Se pose ici la question de savoir ce qu’on entend par « une entreprise individuelle ou collective » à caractère terroriste et ce que signifie la condition d’existence d’un but :
- « d’intimider une population,
- de troubler gravement l'ordre public ou le fonctionnement normal des institutions nationales ou internationales,
- de contraindre un gouvernement ou une organisation internationale à accomplir ou à s’abstenir d’accomplir un acte quelconque par la terreur ».
En vertu de l'article 279-1.7 précité, « caractériser la participation à un groupement terroriste suppose dans un premier temps de rapporter la preuve de la nature terroriste de ce groupement, ou plus exactement de la nature terroriste des actes projetés par ce groupement ; puis dans un second temps de rapporter la preuve d'un acte individuel de participation à ce groupement [4]».
La délimitation précise du délit d'association de malfaiteurs en relation avec une entreprise individuelle ou collective à caractère terroriste s’impose pour éviter des décisions arbitraires.
L’appellation « réclusion criminelle » est-elle consacrée par l’article 7 du Code pénal ?
Dans différents articles du projet de loi modifiant le CP, les peines sont la réclusion criminelle à perpétuité et la réclusion criminelle alors que, dans la loi n° 2016-29 du 8 novembre 2016, le législateur employait les termes : « travaux forcés à perpétuité » ou « travaux forcés à temps » en vertu de l’article 7 du Code pénal [5]. Si aucune loi n’est intervenue depuis 2016 pour modifier l’article 7, pourquoi l’appellation « travaux forcés » a été remplacée par celle de « réclusion criminelle » ?
En passant, rappelons que la modification du Code de Justice militaire de 1994 s’impose. Ledit Code continue de faire référence à la peine de mort et à des peines de travaux forcés.
L’examen de ces deux projets de loi et les termes du rapport de la Commission des lois sur le projet de loi n° 11/21 (page 6) rendent nécessaire le recrutement d’assistants parlementaires pour appuyer la Commission des lois. Selon l’article 50 du Règlement intérieur de l’Assemblée nationale, « l’Assemblée nationale peut recruter des assistants parlementaires pour le service des députés [6]». Plus que des assistants parlementaires, la technicité ou la spécificité de certaines matières devrait amener l’Assemblée nationale à recruter à temps partiel des experts payés sur ses crédits de dépenses diverses.
Mamadou Abdoulaye Sow est inspecteur principal du Trésor à la retraite
[1]Publié par L’Harmattan-Sénégal, 2018, p. 33 (Nous mettons en gras.)

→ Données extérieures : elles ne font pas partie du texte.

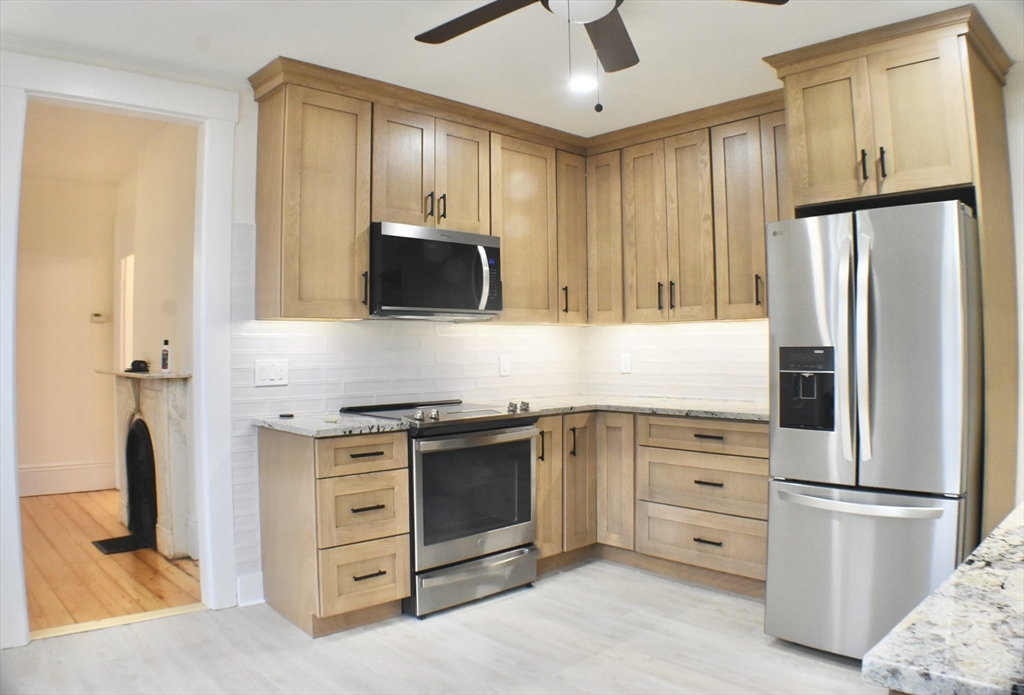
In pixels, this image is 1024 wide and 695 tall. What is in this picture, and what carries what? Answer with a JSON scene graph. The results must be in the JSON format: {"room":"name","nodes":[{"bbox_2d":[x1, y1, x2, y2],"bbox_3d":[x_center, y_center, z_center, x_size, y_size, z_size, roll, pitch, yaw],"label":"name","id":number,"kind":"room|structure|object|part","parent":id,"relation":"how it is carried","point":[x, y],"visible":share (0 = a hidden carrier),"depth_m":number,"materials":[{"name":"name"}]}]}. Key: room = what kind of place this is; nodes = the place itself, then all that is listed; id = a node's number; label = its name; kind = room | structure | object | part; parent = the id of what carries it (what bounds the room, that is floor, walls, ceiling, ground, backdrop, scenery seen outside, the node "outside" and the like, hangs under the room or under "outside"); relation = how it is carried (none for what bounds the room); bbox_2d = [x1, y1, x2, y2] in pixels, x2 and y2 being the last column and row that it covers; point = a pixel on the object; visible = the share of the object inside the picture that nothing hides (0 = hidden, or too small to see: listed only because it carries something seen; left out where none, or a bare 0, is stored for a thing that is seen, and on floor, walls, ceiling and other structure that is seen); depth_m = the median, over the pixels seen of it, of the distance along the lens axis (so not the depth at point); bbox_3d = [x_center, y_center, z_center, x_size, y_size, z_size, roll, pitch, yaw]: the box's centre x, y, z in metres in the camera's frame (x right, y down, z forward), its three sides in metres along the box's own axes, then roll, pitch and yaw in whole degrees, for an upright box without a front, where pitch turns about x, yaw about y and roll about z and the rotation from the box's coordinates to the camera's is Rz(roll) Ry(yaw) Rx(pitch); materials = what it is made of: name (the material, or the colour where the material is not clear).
{"room":"kitchen","nodes":[
{"label":"kitchen","id":0,"kind":"room"},
{"bbox_2d":[16,172,119,497],"bbox_3d":[-4.583,-0.115,5.652,2.592,2.802,0.126,0,-1,-43],"label":"hallway wall","id":1,"kind":"structure","parent":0,"point":[82,315],"depth_m":6.14,"materials":[{"name":"beige paint"}]},
{"bbox_2d":[16,460,115,496],"bbox_3d":[-4.213,1.152,5.847,1.459,0.228,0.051,0,-1,-43],"label":"hallway baseboard","id":2,"kind":"structure","parent":1,"relation":"attached to","point":[86,489],"depth_m":6.16,"materials":[{"name":"white paint"}]},
{"bbox_2d":[91,311,107,322],"bbox_3d":[-3.728,-0.267,6.300,0.118,0.083,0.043,0,-1,-43],"label":"thermostat","id":3,"kind":"object","parent":1,"relation":"attached to","point":[96,315],"visible":0.99,"depth_m":6.28,"materials":[{"name":"white"}]},
{"bbox_2d":[20,100,176,185],"bbox_3d":[-3.220,-1.521,4.441,2.020,0.103,4.145,0,-1,-43],"label":"hallway ceiling","id":4,"kind":"structure","parent":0,"point":[114,175],"depth_m":5.00,"materials":[{"name":"white paint"}]},
{"bbox_2d":[18,488,201,630],"bbox_3d":[-3.169,1.303,4.539,2.594,0.074,3.842,0,-1,-43],"label":"hallway floor","id":5,"kind":"structure","parent":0,"point":[110,495],"depth_m":3.94,"materials":[{"name":"brown wood"}]},
{"bbox_2d":[93,534,149,554],"bbox_3d":[-2.503,1.257,4.472,0.252,0.010,0.345,0,-1,-43],"label":"floor vent","id":6,"kind":"object","parent":5,"relation":"in","point":[122,548],"visible":0.77,"depth_m":4.44,"materials":[{"name":"black metal"}]},
{"bbox_2d":[108,118,198,558],"bbox_3d":[-2.346,-0.125,4.736,0.127,2.806,3.506,0,-1,-43],"label":"side wall","id":7,"kind":"structure","parent":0,"point":[167,238],"depth_m":4.56,"materials":[{"name":"paint"}]},
{"bbox_2d":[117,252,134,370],"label":"window","id":8,"kind":"structure","parent":7,"relation":"in","point":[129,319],"depth_m":5.88,"materials":[{"name":"white"}]},
{"bbox_2d":[96,370,192,556],"bbox_3d":[-2.435,0.715,4.634,0.255,1.091,1.500,0,-1,-43],"label":"fireplace","id":9,"kind":"object","parent":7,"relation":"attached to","point":[181,408],"visible":0.85,"depth_m":4.30,"materials":[{"name":"white stone"}]},
{"bbox_2d":[128,359,149,372],"bbox_3d":[-2.515,0.125,4.705,0.134,0.076,0.167,0,-1,-43],"label":"black object","id":10,"kind":"object","parent":9,"relation":"on","point":[133,365],"visible":1,"depth_m":4.65,"materials":[{"name":"black"}]},
{"bbox_2d":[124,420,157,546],"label":"fireplace screen","id":11,"kind":"object","parent":9,"relation":"in","point":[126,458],"visible":0.73,"depth_m":4.62,"materials":[{"name":"black metal"}]},
{"bbox_2d":[160,339,171,372],"bbox_3d":[-2.139,0.057,4.310,0.061,0.214,0.064,0,-1,-43],"label":"bottle","id":12,"kind":"object","parent":9,"relation":"on","point":[165,359],"visible":1,"depth_m":4.29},
{"bbox_2d":[0,44,588,621],"bbox_3d":[-1.355,-0.081,3.364,4.711,2.651,0.144,0,-1,-43],"label":"back wall","id":13,"kind":"structure","parent":0,"point":[238,215],"depth_m":3.59,"materials":[{"name":"white paint"}]},
{"bbox_2d":[0,53,240,648],"bbox_3d":[-1.812,0.032,3.157,1.054,2.449,0.187,0,-1,-43],"label":"door frame","id":14,"kind":"structure","parent":13,"relation":"attached to","point":[15,481],"depth_m":3.25,"materials":[{"name":"white paint"}]},
{"bbox_2d":[236,570,264,606],"bbox_3d":[-1.377,1.178,3.276,0.482,0.143,0.021,0,-1,-43],"label":"baseboard","id":15,"kind":"structure","parent":13,"relation":"attached to","point":[240,602],"depth_m":3.39,"materials":[{"name":"white paint"}]},
{"bbox_2d":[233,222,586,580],"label":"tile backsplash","id":16,"kind":"structure","parent":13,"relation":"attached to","point":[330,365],"depth_m":3.76,"materials":[{"name":"white tile"}]},
{"bbox_2d":[254,358,288,386],"bbox_3d":[-1.188,0.124,3.449,0.163,0.130,0.013,0,-1,-43],"label":"light switch","id":17,"kind":"object","parent":16,"relation":"attached to","point":[273,371],"visible":0.98,"depth_m":3.45,"materials":[{"name":"white plastic"}]},
{"bbox_2d":[498,354,509,376],"bbox_3d":[-0.046,0.113,4.396,0.078,0.128,0.009,0,-1,-43],"label":"wall outlet","id":18,"kind":"object","parent":16,"relation":"attached to","point":[502,363],"visible":0.99,"depth_m":4.39,"materials":[{"name":"white plastic"}]},
{"bbox_2d":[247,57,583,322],"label":"upper cabinet run","id":19,"kind":"object","parent":13,"relation":"attached to","point":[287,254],"visible":0.8,"depth_m":3.47,"materials":[{"name":"brown wood"}]},
{"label":"pulls","id":20,"kind":"part","parent":19,"relation":"part of","materials":[{"name":"metal"}]},
{"bbox_2d":[369,222,502,318],"bbox_3d":[-0.453,-0.384,3.727,0.760,0.446,0.465,0,-1,-43],"label":"microwave","id":21,"kind":"object","parent":19,"relation":"attached to","point":[490,244],"visible":0.92,"depth_m":3.55,"materials":[{"name":"metal"}]},
{"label":"microwave handle","id":22,"kind":"part","parent":21,"relation":"part of","materials":[{"name":"silver metal"}]},
{"bbox_2d":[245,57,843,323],"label":"upper cabinets","id":23,"kind":"object","parent":13,"relation":"attached to","point":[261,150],"visible":0.75,"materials":[{"name":"brown wood"}]},
{"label":"door","id":24,"kind":"part","parent":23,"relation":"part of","materials":[{"name":"brown wood"}]},
{"bbox_2d":[0,557,886,694],"bbox_3d":[0.341,1.256,1.454,5.518,0.069,5.166,0,-1,-43],"label":"floor","id":25,"kind":"structure","parent":0,"point":[181,623],"depth_m":2.84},
{"bbox_2d":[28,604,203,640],"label":"threshold","id":26,"kind":"object","parent":25,"relation":"on","point":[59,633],"visible":0.75,"depth_m":3.16,"materials":[{"name":"wood"}]},
{"bbox_2d":[257,424,411,635],"bbox_3d":[-0.847,0.807,3.289,0.437,0.866,0.692,0,-1,-43],"label":"drawer cabinet","id":27,"kind":"object","parent":25,"relation":"on","point":[387,592],"visible":0.9,"depth_m":3.06,"materials":[{"name":"brown wood"}]},
{"bbox_2d":[252,411,408,437],"bbox_3d":[-0.868,0.356,3.285,0.574,0.035,0.716,0,-1,-43],"label":"countertop","id":28,"kind":"structure","parent":27,"relation":"on","point":[358,422],"depth_m":3.12,"materials":[{"name":"grey stone"}]},
{"bbox_2d":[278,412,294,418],"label":"small black object","id":29,"kind":"object","parent":28,"relation":"on","point":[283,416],"visible":0.99,"depth_m":3.41,"materials":[{"name":"black"}]},
{"bbox_3d":[-0.659,0.713,3.045,0.358,0.280,0.100,0,-1,-43],"label":"drawer","id":30,"kind":"part","parent":27,"relation":"part of","materials":[{"name":"brown wood"}]},
{"bbox_3d":[-0.648,0.468,3.031,0.376,0.149,0.077,0,-1,-43],"label":"drawer","id":31,"kind":"part","parent":27,"relation":"part of","materials":[{"name":"brown wood"}]},
{"bbox_3d":[-0.647,0.990,3.040,0.346,0.248,0.088,0,-1,-43],"label":"drawer","id":32,"kind":"part","parent":27,"relation":"part of","materials":[{"name":"brown wood"}]},
{"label":"drawer pull","id":33,"kind":"part","parent":27,"relation":"part of","materials":[{"name":"metal"}]},
{"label":"drawer pull","id":34,"kind":"part","parent":27,"relation":"part of","materials":[{"name":"metal"}]},
{"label":"drawer pull","id":35,"kind":"part","parent":27,"relation":"part of","materials":[{"name":"metal"}]},
{"bbox_2d":[343,397,539,619],"bbox_3d":[-0.352,0.764,3.612,0.754,0.961,0.743,0,-1,-43],"label":"range oven","id":36,"kind":"object","parent":25,"relation":"on","point":[519,430],"visible":0.76,"depth_m":3.36,"materials":[{"name":"metal"}]},
{"bbox_3d":[-0.184,1.116,3.376,0.681,0.161,0.104,0,-1,-43],"label":"storage drawer","id":37,"kind":"part","parent":36,"relation":"part of","materials":[{"name":"silver metal"}]},
{"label":"oven door","id":38,"kind":"part","parent":36,"relation":"part of","materials":[{"name":"silver"}]},
{"bbox_3d":[0.027,0.311,3.634,0.115,0.048,0.085,0,-1,-43],"label":"knobs","id":39,"kind":"part","parent":36,"relation":"part of","materials":[{"name":"silver metal"}]},
{"bbox_2d":[535,411,766,595],"bbox_3d":[0.776,0.799,3.930,1.065,0.860,1.514,0,-1,-43],"label":"base cabinet run","id":40,"kind":"object","parent":25,"relation":"on","point":[714,471],"visible":0.51,"depth_m":3.68,"materials":[{"name":"brown wood"}]},
{"bbox_2d":[519,394,768,421],"bbox_3d":[0.786,0.349,3.998,1.180,0.035,1.705,0,-1,-43],"label":"countertop","id":41,"kind":"structure","parent":40,"relation":"on","point":[667,412],"depth_m":3.92,"materials":[{"name":"grey stone"}]},
{"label":"drawer pull","id":42,"kind":"part","parent":40,"relation":"part of","materials":[{"name":"metal"}]},
{"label":"drawer pull","id":43,"kind":"part","parent":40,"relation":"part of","materials":[{"name":"metal"}]},
{"bbox_2d":[764,200,982,661],"bbox_3d":[1.592,0.350,2.947,0.960,1.753,0.721,0,-1,-43],"label":"refrigerator","id":44,"kind":"object","parent":25,"relation":"on","point":[836,479],"visible":0.9,"depth_m":2.62,"materials":[{"name":"silver metal"}]},
{"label":"handle","id":45,"kind":"part","parent":44,"relation":"part of","materials":[{"name":"silver metal"}]},
{"bbox_3d":[1.317,0.584,2.717,0.176,0.037,0.586,0,-1,-43],"label":"freezer handle","id":46,"kind":"part","parent":44,"relation":"part of","materials":[{"name":"silver metal"}]},
{"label":"handle","id":47,"kind":"part","parent":44,"relation":"part of","materials":[{"name":"silver metal"}]},
{"bbox_3d":[1.345,0.872,2.766,0.217,0.652,0.792,0,-1,-43],"label":"freezer drawer","id":48,"kind":"part","parent":44,"relation":"part of","materials":[{"name":"silver metal"}]},
{"bbox_2d":[766,2,1019,529],"bbox_3d":[1.754,-0.054,3.147,0.765,2.515,0.878,0,-1,-43],"label":"refrigerator cabinet","id":49,"kind":"object","parent":25,"relation":"on","point":[960,175],"visible":0.72,"depth_m":2.92,"materials":[{"name":"brown wood"}]},
{"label":"door","id":50,"kind":"part","parent":49,"relation":"part of","materials":[{"name":"brown wood"}]},
{"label":"handle","id":51,"kind":"part","parent":49,"relation":"part of","materials":[{"name":"black metal"}]},
{"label":"pulls","id":52,"kind":"part","parent":49,"relation":"part of","materials":[{"name":"black metal"}]},
{"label":"handle","id":53,"kind":"part","parent":49,"relation":"part of","materials":[{"name":"black metal"}]},
{"bbox_2d":[0,0,1022,139],"bbox_3d":[0.178,-1.362,1.690,5.284,0.104,4.917,0,-1,-43],"label":"ceiling","id":54,"kind":"structure","parent":0,"point":[263,53],"depth_m":2.97,"materials":[{"name":"white paint"}]},
{"bbox_2d":[567,73,597,92],"bbox_3d":[0.346,-1.298,3.433,0.178,0.009,0.179,0,-1,-43],"label":"recessed light","id":55,"kind":"object","parent":54,"relation":"in","point":[582,86],"visible":0.89,"depth_m":3.42,"materials":[{"name":"white"}]},
{"bbox_2d":[412,0,785,110],"bbox_3d":[0.186,-1.013,2.067,1.256,0.616,1.252,0,-1,-43],"label":"ceiling fan","id":56,"kind":"object","parent":54,"relation":"hanging from","point":[480,23],"visible":0.98,"depth_m":2.30,"materials":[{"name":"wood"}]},
{"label":"fan blade","id":57,"kind":"part","parent":56,"relation":"part of","materials":[{"name":"brown wood"}]},
{"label":"fan blade","id":58,"kind":"part","parent":56,"relation":"part of","materials":[{"name":"brown wood"}]},
{"bbox_2d":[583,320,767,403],"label":"right wall","id":59,"kind":"structure","parent":0,"point":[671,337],"depth_m":4.36,"materials":[{"name":"white tile"}]},
{"bbox_2d":[620,353,631,373],"bbox_3d":[0.742,0.104,4.578,0.009,0.125,0.077,0,-1,-43],"label":"wall outlet","id":60,"kind":"object","parent":59,"relation":"attached to","point":[624,363],"visible":0.99,"depth_m":4.57,"materials":[{"name":"white plastic"}]},
{"bbox_2d":[585,90,786,323],"bbox_3d":[1.105,-0.711,3.993,0.371,1.113,1.422,0,-1,-43],"label":"upper cabinet run","id":61,"kind":"object","parent":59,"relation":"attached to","point":[643,309],"visible":0.67,"depth_m":3.91,"materials":[{"name":"brown wood"}]},
{"bbox_2d":[863,503,1023,694],"bbox_3d":[1.202,0.345,0.880,1.546,0.039,0.923,0,-1,-43],"label":"island countertop","id":62,"kind":"structure","parent":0,"point":[998,570],"depth_m":0.81,"materials":[{"name":"stone"}]},
{"bbox_2d":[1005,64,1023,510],"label":"right wall","id":63,"kind":"structure","parent":0,"point":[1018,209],"depth_m":3.26,"materials":[{"name":"white paint"}]}
]}

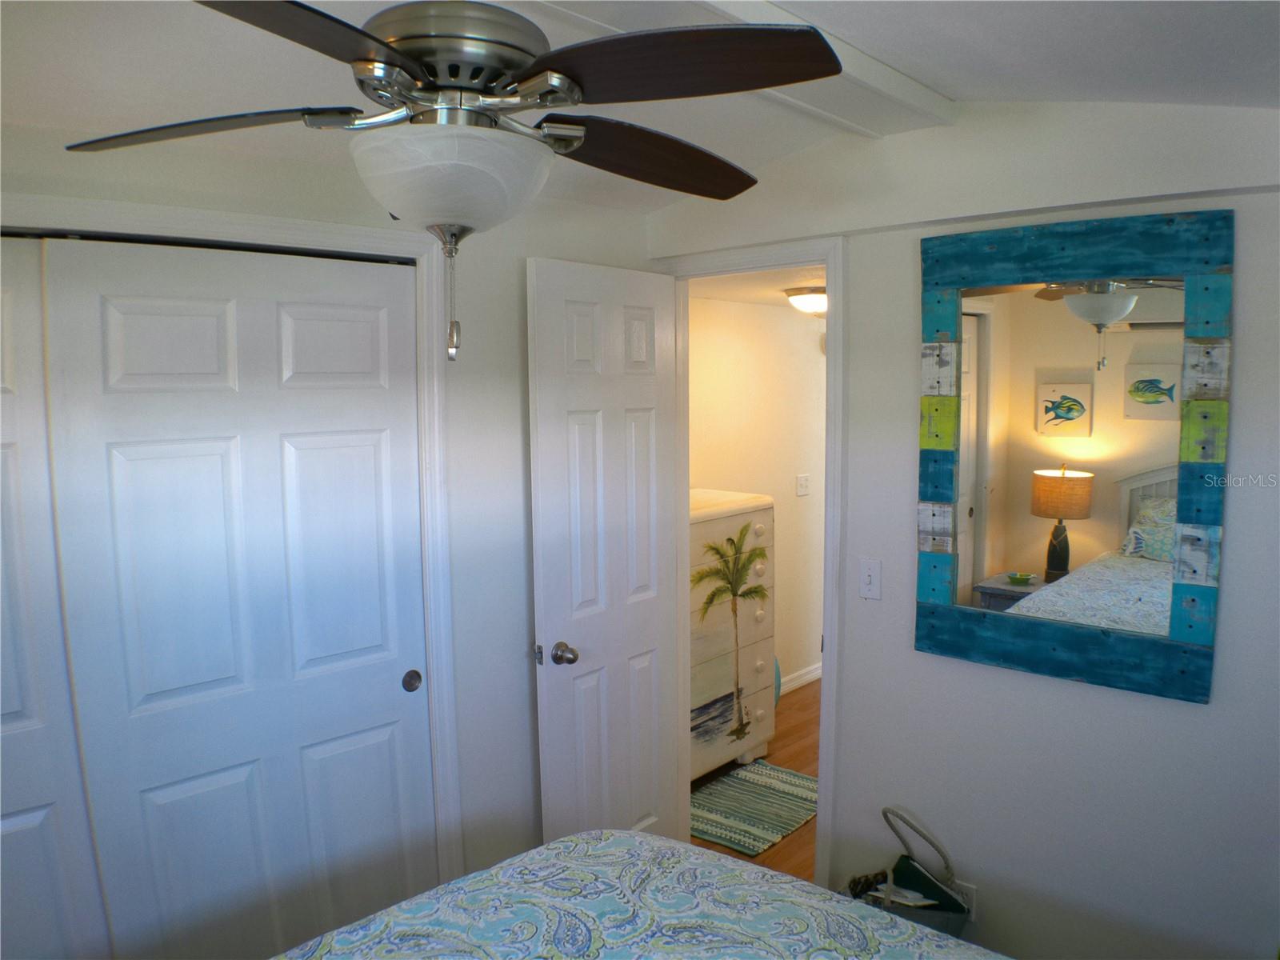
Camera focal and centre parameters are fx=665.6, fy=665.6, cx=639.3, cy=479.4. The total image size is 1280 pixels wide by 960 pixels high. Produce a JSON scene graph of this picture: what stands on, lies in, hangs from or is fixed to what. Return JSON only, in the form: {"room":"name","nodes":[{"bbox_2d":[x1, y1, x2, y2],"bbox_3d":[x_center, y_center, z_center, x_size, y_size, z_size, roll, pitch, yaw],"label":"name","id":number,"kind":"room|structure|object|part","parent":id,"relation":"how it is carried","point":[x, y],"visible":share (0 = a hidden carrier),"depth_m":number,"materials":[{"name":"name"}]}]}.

[2] Dubuisson François, « La définition du « terrorisme » : débats, enjeux et fonctions dans le discours juridique », Confluences Méditerranée, 2017/3 (N° 102), p. 29-45. DOI : 10.3917/come.102.0029. URL : https://www.cairn.info/revue-confluences-mediterranee-2017-3-page-29.htm
[3] En 2016, la loi n° 2016-29 du 8 novembre 2016 est venu abroger et remplacer les articles 279-1 à 279-5 en créant un titre II ainsi libellé : « Des actes de terrorisme et des actes assimilés » ;
[4] Jules Alix, « Réprimer la participation au terrorisme » dans Revue de science criminelle et de droit pénal comparé 2014/4 (N° 4), pages 849 à 865.
[5] L’article 7 dispose que les peines afflictives et infamantes sont : les travaux forcés à perpétuité ; les travaux forcés à temps ; la détention criminelle ;
[6] Selon le même article, « leur mission consiste à fournir une expertise technique à toutes les commissions qui en ont besoin, ainsi qu’aux parlementaires qui le désirent, pour faire leur travail, en leur fournissant la documentation, l’information et le soutien nécessaires ».